* [Required action]: Report each line from the records where the string "socket" turns up.

--- Provided data Enclosed Below ---

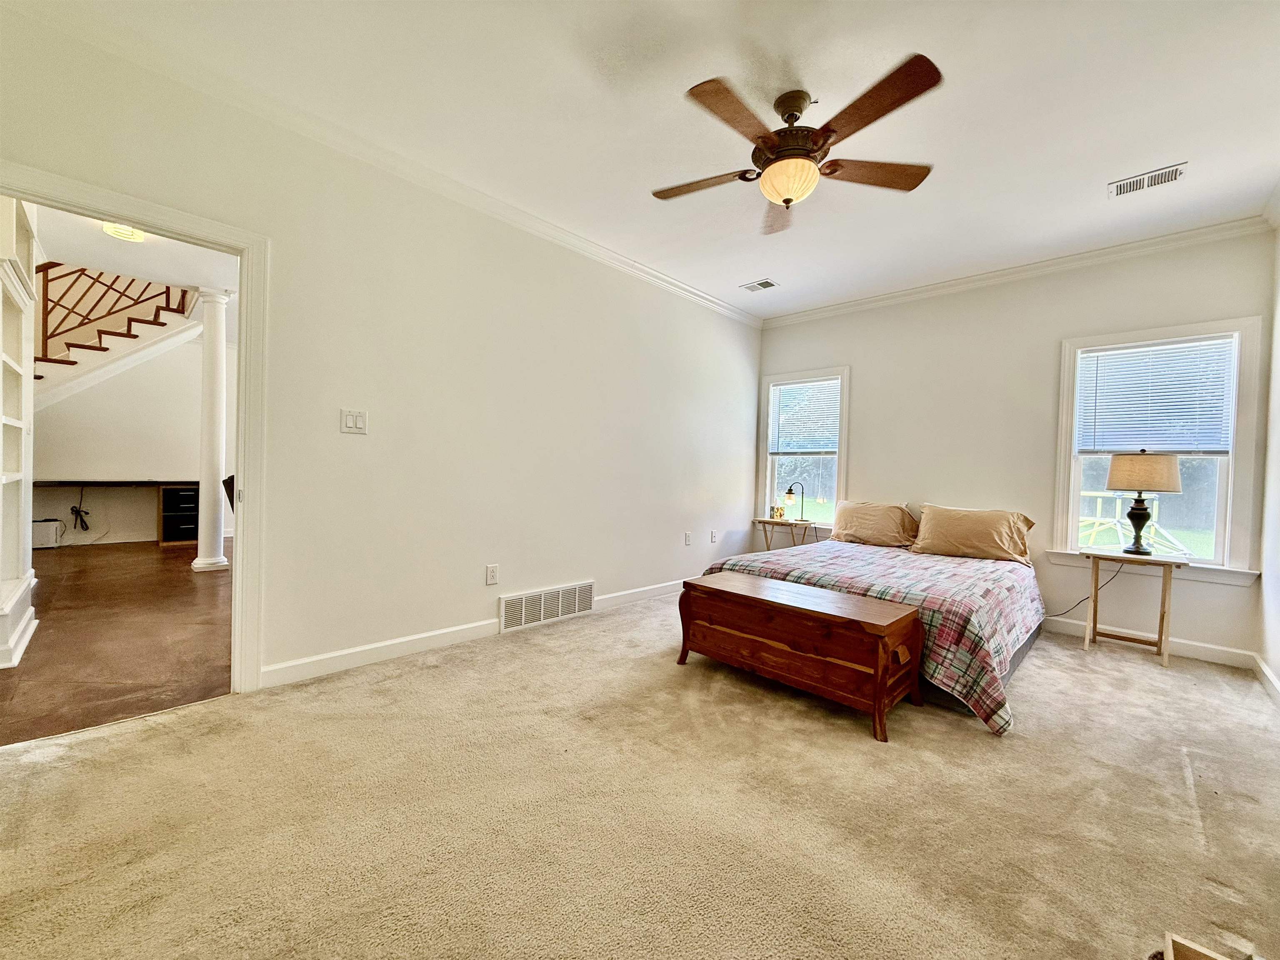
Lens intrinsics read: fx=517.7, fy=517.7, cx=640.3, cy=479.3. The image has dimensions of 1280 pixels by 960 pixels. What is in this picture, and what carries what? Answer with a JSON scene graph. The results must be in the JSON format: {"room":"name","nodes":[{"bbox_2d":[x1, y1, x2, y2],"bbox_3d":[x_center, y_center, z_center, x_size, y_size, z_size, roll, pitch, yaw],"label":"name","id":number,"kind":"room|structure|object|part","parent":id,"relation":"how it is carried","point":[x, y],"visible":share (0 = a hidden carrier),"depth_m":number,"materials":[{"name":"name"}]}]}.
{"room":"bedroom","nodes":[
{"label":"bedroom","id":0,"kind":"room"},
{"bbox_2d":[0,536,235,746],"bbox_3d":[-4.142,0.937,4.420,6.002,0.098,3.926,2,1,44],"label":"hallway floor","id":1,"kind":"structure","parent":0,"point":[192,587],"depth_m":3.06,"materials":[{"name":"brown"}]},
{"bbox_2d":[0,190,37,667],"bbox_3d":[-3.435,-0.336,2.653,1.289,2.558,0.424,2,1,44],"label":"built-in bookcase","id":2,"kind":"object","parent":1,"relation":"on","point":[17,423],"visible":1,"depth_m":2.97,"materials":[{"name":"white paint"}]},
{"bbox_2d":[31,518,63,548],"bbox_3d":[-6.822,0.622,5.904,0.295,0.303,0.292,2,1,44],"label":"white box","id":3,"kind":"object","parent":1,"relation":"on","point":[41,536],"visible":0.8,"depth_m":5.84,"materials":[{"name":"white"}]},
{"bbox_2d":[32,478,198,546],"bbox_3d":[-6.225,0.416,6.054,0.633,0.762,1.788,2,1,44],"label":"desk","id":4,"kind":"object","parent":1,"relation":"on","point":[126,482],"visible":0.75,"depth_m":6.28,"materials":[{"name":"brown wood"}]},
{"bbox_2d":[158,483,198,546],"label":"black cabinet","id":5,"kind":"object","parent":1,"relation":"on","point":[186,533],"visible":0.7,"depth_m":6.35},
{"bbox_2d":[192,288,230,571],"bbox_3d":[-4.109,-0.489,4.973,0.273,2.709,0.260,2,1,44],"label":"column","id":6,"kind":"structure","parent":1,"relation":"on","point":[205,560],"depth_m":4.91,"materials":[{"name":"white paint"}]},
{"bbox_2d":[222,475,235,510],"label":"chair","id":7,"kind":"object","parent":1,"relation":"on","point":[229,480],"visible":0.1,"depth_m":4.36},
{"bbox_2d":[33,289,232,546],"bbox_3d":[-6.446,-1.609,6.417,0.137,4.781,3.854,2,1,44],"label":"hallway wall","id":8,"kind":"structure","parent":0,"point":[93,514],"depth_m":6.41,"materials":[{"name":"white paint"}]},
{"bbox_2d":[69,485,91,529],"bbox_3d":[-6.736,0.348,6.218,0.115,0.514,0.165,2,1,44],"label":"cable","id":9,"kind":"object","parent":8,"relation":"attached to","point":[80,520],"visible":0.98,"depth_m":6.21,"materials":[{"name":"black plastic"}]},
{"bbox_2d":[32,279,200,408],"bbox_3d":[-6.703,-1.360,5.809,2.747,4.107,2.923,2,1,44],"label":"staircase","id":10,"kind":"structure","parent":8,"relation":"attached to","point":[96,353],"depth_m":6.22,"materials":[{"name":"white paint"}]},
{"bbox_2d":[35,262,189,362],"bbox_3d":[-6.504,-1.878,5.946,0.080,2.435,1.944,2,1,44],"label":"stair railing","id":11,"kind":"object","parent":10,"relation":"on","point":[83,270],"visible":0.59,"depth_m":6.00,"materials":[{"name":"brown wood"}]},
{"bbox_2d":[32,203,238,294],"bbox_3d":[-3.635,-1.943,4.026,4.840,0.119,2.908,2,1,44],"label":"hallway ceiling","id":12,"kind":"structure","parent":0,"point":[194,278],"depth_m":4.41,"materials":[{"name":"white paint"}]},
{"bbox_2d":[100,221,146,241],"bbox_3d":[-3.723,-1.794,3.721,0.227,0.085,0.226,2,1,44],"label":"ceiling light","id":13,"kind":"object","parent":12,"relation":"attached to","point":[109,229],"visible":0.72,"depth_m":3.70,"materials":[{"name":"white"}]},
{"bbox_2d":[0,2,763,692],"bbox_3d":[-0.696,-0.373,3.628,0.140,2.767,5.754,2,1,44],"label":"left wall","id":14,"kind":"structure","parent":0,"point":[483,587],"depth_m":2.97,"materials":[{"name":"white paint"}]},
{"bbox_2d":[0,161,272,686],"bbox_3d":[-2.117,-0.066,2.177,0.187,2.113,0.989,2,1,44],"label":"door frame","id":15,"kind":"structure","parent":14,"relation":"attached to","point":[239,466],"depth_m":2.41,"materials":[{"name":"white paint"}]},
{"bbox_2d":[339,407,367,434],"bbox_3d":[-1.512,-0.306,2.726,0.015,0.124,0.117,2,1,44],"label":"light switch","id":16,"kind":"object","parent":14,"relation":"attached to","point":[348,421],"visible":0.98,"depth_m":2.72,"materials":[{"name":"white plastic"}]},
{"bbox_2d":[7,0,767,326],"bbox_3d":[-0.716,-1.693,3.446,0.074,0.083,5.178,2,1,44],"label":"crown molding","id":17,"kind":"structure","parent":14,"relation":"attached to","point":[648,275],"depth_m":2.54,"materials":[{"name":"white paint"}]},
{"bbox_2d":[258,577,689,689],"bbox_3d":[-0.395,0.957,3.947,0.016,0.103,4.266,2,1,44],"label":"baseboard","id":18,"kind":"structure","parent":14,"relation":"attached to","point":[324,657],"depth_m":2.93,"materials":[{"name":"white paint"}]},
{"bbox_2d":[485,563,499,585],"bbox_3d":[-0.947,0.609,3.308,0.009,0.121,0.074,2,1,44],"label":"wall socket","id":19,"kind":"object","parent":14,"relation":"attached to","point":[491,576],"visible":0.98,"depth_m":3.30,"materials":[{"name":"white plastic"}]},
{"bbox_2d":[497,580,594,632],"bbox_3d":[-0.652,0.884,3.645,0.021,0.219,0.761,2,1,44],"label":"wall vent","id":20,"kind":"object","parent":14,"relation":"attached to","point":[523,611],"visible":0.99,"depth_m":3.61,"materials":[{"name":"white metal"}]},
{"bbox_2d":[683,530,692,544],"bbox_3d":[0.440,0.545,4.774,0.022,0.125,0.076,2,1,44],"label":"wall socket","id":21,"kind":"object","parent":14,"relation":"attached to","point":[687,538],"visible":0.98,"depth_m":4.77,"materials":[{"name":"white plastic"}]},
{"bbox_2d":[709,529,717,542],"bbox_3d":[0.713,0.557,5.055,0.021,0.123,0.076,2,1,44],"label":"wall socket","id":22,"kind":"object","parent":14,"relation":"attached to","point":[714,533],"visible":0.99,"depth_m":5.05,"materials":[{"name":"white plastic"}]},
{"bbox_2d":[0,588,1279,959],"bbox_3d":[0.548,1.122,2.266,4.417,0.105,5.838,2,1,44],"label":"carpet floor","id":23,"kind":"structure","parent":0,"point":[1180,778],"depth_m":1.66,"materials":[{"name":"beige carpet"}]},
{"bbox_2d":[754,517,818,550],"bbox_3d":[1.462,0.724,5.223,0.549,0.622,0.393,2,1,44],"label":"side table","id":24,"kind":"object","parent":23,"relation":"on","point":[791,525],"visible":0.66,"depth_m":5.14,"materials":[{"name":"brown wood"}]},
{"bbox_2d":[770,504,786,519],"bbox_3d":[1.401,0.337,5.276,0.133,0.144,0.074,2,1,4],"label":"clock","id":25,"kind":"object","parent":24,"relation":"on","point":[780,514],"visible":1,"depth_m":5.25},
{"bbox_2d":[782,482,805,521],"bbox_3d":[1.532,0.222,5.148,0.229,0.385,0.166,1,1,-24],"label":"table lamp","id":26,"kind":"object","parent":24,"relation":"on","point":[791,493],"visible":0.99,"depth_m":5.11,"materials":[{"name":"black metal"}]},
{"bbox_2d":[677,570,927,741],"bbox_3d":[0.794,0.832,2.717,1.176,0.484,0.533,2,1,44],"label":"wooden chest","id":27,"kind":"object","parent":23,"relation":"on","point":[716,590],"visible":0.98,"depth_m":2.47,"materials":[{"name":"brown wood"}]},
{"bbox_2d":[692,530,1044,735],"bbox_3d":[1.657,0.686,3.626,2.028,0.815,2.135,2,1,44],"label":"bed","id":28,"kind":"object","parent":23,"relation":"on","point":[931,560],"visible":0.68,"depth_m":2.97,"materials":[{"name":"multicoloured fabric"}]},
{"bbox_2d":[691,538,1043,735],"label":"bedspread","id":29,"kind":"object","parent":28,"relation":"on","point":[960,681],"visible":0.54,"depth_m":2.91,"materials":[{"name":"fabric"}]},
{"bbox_2d":[828,499,919,548],"bbox_3d":[1.999,0.376,4.467,0.719,0.373,0.345,2,1,44],"label":"pillow","id":30,"kind":"object","parent":28,"relation":"on","point":[857,506],"visible":0.98,"depth_m":4.35,"materials":[{"name":"beige fabric"}]},
{"bbox_2d":[910,502,1036,563],"bbox_3d":[2.491,0.401,3.943,0.771,0.389,0.361,2,1,44],"label":"pillow","id":31,"kind":"object","parent":28,"relation":"on","point":[960,531],"visible":0.99,"depth_m":3.84,"materials":[{"name":"beige fabric"}]},
{"bbox_2d":[1079,546,1192,666],"bbox_3d":[3.196,0.812,3.383,0.502,0.644,0.411,2,1,44],"label":"side table","id":32,"kind":"object","parent":23,"relation":"on","point":[1161,617],"visible":0.95,"depth_m":3.33,"materials":[{"name":"brown wood"}]},
{"bbox_2d":[1105,448,1181,556],"bbox_3d":[3.280,0.143,3.405,0.372,0.714,0.370,2,1,44],"label":"table lamp","id":33,"kind":"object","parent":32,"relation":"on","point":[1135,517],"visible":0.99,"depth_m":3.31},
{"bbox_2d":[1047,558,1122,620],"bbox_3d":[3.160,0.786,3.729,0.329,0.493,0.144,2,1,0],"label":"lamp cord","id":34,"kind":"object","parent":33,"relation":"attached to","point":[1061,614],"visible":0.81,"depth_m":3.70,"materials":[{"name":"black plastic"}]},
{"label":"lamp base","id":35,"kind":"part","parent":33,"relation":"part of","materials":[{"name":"black metal"}]},
{"bbox_3d":[3.289,-0.058,3.417,0.426,0.247,0.415,1,0,-33],"label":"lamp shade","id":36,"kind":"part","parent":33,"relation":"part of","materials":[{"name":"beige fabric"}]},
{"bbox_2d":[1161,930,1241,959],"bbox_3d":[1.143,1.046,0.714,0.508,0.170,0.623,2,1,44],"label":"wooden object","id":37,"kind":"object","parent":23,"relation":"on","point":[1172,956],"visible":0.99,"depth_m":1.08,"materials":[{"name":"brown wood"}]},
{"bbox_2d":[20,0,1279,318],"bbox_3d":[0.730,-1.713,2.396,4.111,0.118,5.829,2,1,44],"label":"ceiling","id":38,"kind":"structure","parent":0,"point":[1153,149],"depth_m":2.32,"materials":[{"name":"white paint"}]},
{"bbox_2d":[740,277,778,291],"bbox_3d":[1.039,-1.692,4.511,0.287,0.013,0.201,2,1,44],"label":"ceiling vent","id":39,"kind":"object","parent":38,"relation":"attached to","point":[753,286],"visible":0.99,"depth_m":4.50,"materials":[{"name":"white metal"}]},
{"bbox_2d":[651,51,942,232],"bbox_3d":[0.652,-1.438,2.335,1.237,0.457,1.255,1,1,-15],"label":"ceiling fan","id":40,"kind":"object","parent":38,"relation":"hanging from","point":[788,200],"visible":0.98,"depth_m":2.20,"materials":[{"name":"brown wood"}]},
{"bbox_3d":[0.286,-1.378,2.458,0.518,0.042,0.319,2,1,43],"label":"fan blade","id":41,"kind":"part","parent":40,"relation":"part of","materials":[{"name":"brown wood"}]},
{"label":"blade","id":42,"kind":"part","parent":40,"relation":"part of","materials":[{"name":"brown wood"}]},
{"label":"fan blade","id":43,"kind":"part","parent":40,"relation":"part of","materials":[{"name":"brown wood"}]},
{"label":"motor housing","id":44,"kind":"part","parent":40,"relation":"part of","materials":[{"name":"brown metal"}]},
{"bbox_3d":[1.012,-1.357,2.334,0.395,0.043,0.459,2,1,43],"label":"fan blade","id":45,"kind":"part","parent":40,"relation":"part of","materials":[{"name":"brown wood"}]},
{"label":"blade","id":46,"kind":"part","parent":40,"relation":"part of","materials":[{"name":"brown wood"}]},
{"bbox_2d":[1107,161,1187,197],"bbox_3d":[2.729,-1.606,2.790,0.304,0.012,0.179,2,1,44],"label":"ceiling vent","id":47,"kind":"object","parent":38,"relation":"attached to","point":[1127,186],"visible":0.99,"depth_m":2.78,"materials":[{"name":"white metal"}]},
{"bbox_2d":[755,227,1273,663],"bbox_3d":[2.559,-0.283,4.407,3.770,2.754,0.155,2,1,44],"label":"back wall","id":48,"kind":"structure","parent":0,"point":[870,364],"depth_m":3.98,"materials":[{"name":"paint"}]},
{"bbox_2d":[756,365,851,529],"bbox_3d":[1.686,-0.254,5.319,1.003,1.656,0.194,2,1,44],"label":"window","id":49,"kind":"structure","parent":48,"relation":"in","point":[841,471],"depth_m":5.34,"materials":[{"name":"white glass"}]},
{"bbox_2d":[767,377,840,453],"bbox_3d":[1.693,-0.633,5.327,0.790,0.737,0.049,2,1,44],"label":"window blind","id":50,"kind":"object","parent":49,"relation":"attached to","point":[785,393],"visible":0.95,"depth_m":5.31,"materials":[{"name":"white plastic"}]},
{"bbox_2d":[762,216,1270,326],"bbox_3d":[2.587,-1.604,4.281,3.584,0.084,0.069,2,1,44],"label":"crown molding","id":51,"kind":"structure","parent":48,"relation":"attached to","point":[822,310],"depth_m":3.86,"materials":[{"name":"white paint"}]},
{"bbox_2d":[1040,614,1255,669],"bbox_3d":[2.435,1.042,4.413,3.716,0.104,0.016,2,1,44],"label":"baseboard","id":52,"kind":"structure","parent":48,"relation":"attached to","point":[1175,646],"depth_m":3.41,"materials":[{"name":"white paint"}]},
{"bbox_2d":[1048,317,1264,585],"bbox_3d":[3.511,-0.160,3.572,1.014,1.711,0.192,2,1,44],"label":"window","id":53,"kind":"structure","parent":48,"relation":"in","point":[1223,474],"depth_m":3.44,"materials":[{"name":"white glass"}]},
{"bbox_2d":[1075,335,1235,454],"bbox_3d":[3.487,-0.547,3.554,0.798,0.737,0.048,2,1,44],"label":"window blind","id":54,"kind":"object","parent":53,"relation":"attached to","point":[1122,356],"visible":0.97,"depth_m":3.52,"materials":[{"name":"white plastic"}]},
{"bbox_2d":[1256,210,1279,694],"bbox_3d":[2.213,-0.247,1.344,0.141,2.792,5.093,2,1,44],"label":"right wall","id":55,"kind":"structure","parent":0,"point":[1276,668],"depth_m":3.00,"materials":[{"name":"white paint"}]},
{"bbox_2d":[1253,654,1279,703],"bbox_3d":[1.959,1.080,1.265,0.017,0.098,5.087,2,1,44],"label":"baseboard","id":56,"kind":"structure","parent":55,"relation":"attached to","point":[1268,673],"depth_m":2.84,"materials":[{"name":"white paint"}]},
{"label":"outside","id":57,"kind":"structure","parent":0,"visible":0},
{"label":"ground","id":58,"kind":"structure","parent":57,"visible":0},
{"bbox_2d":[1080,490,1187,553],"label":"swing set","id":59,"kind":"object","parent":58,"relation":"on","point":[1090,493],"visible":0.56,"depth_m":9.83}
]}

--- End of Enclosed Provided data ---

* [Answer section]:
{"bbox_2d":[485,563,499,585],"bbox_3d":[-0.947,0.609,3.308,0.009,0.121,0.074,2,1,44],"label":"wall socket","id":19,"kind":"object","parent":14,"relation":"attached to","point":[491,576],"visible":0.98,"depth_m":3.30,"materials":[{"name":"white plastic"}]},
{"bbox_2d":[683,530,692,544],"bbox_3d":[0.440,0.545,4.774,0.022,0.125,0.076,2,1,44],"label":"wall socket","id":21,"kind":"object","parent":14,"relation":"attached to","point":[687,538],"visible":0.98,"depth_m":4.77,"materials":[{"name":"white plastic"}]},
{"bbox_2d":[709,529,717,542],"bbox_3d":[0.713,0.557,5.055,0.021,0.123,0.076,2,1,44],"label":"wall socket","id":22,"kind":"object","parent":14,"relation":"attached to","point":[714,533],"visible":0.99,"depth_m":5.05,"materials":[{"name":"white plastic"}]},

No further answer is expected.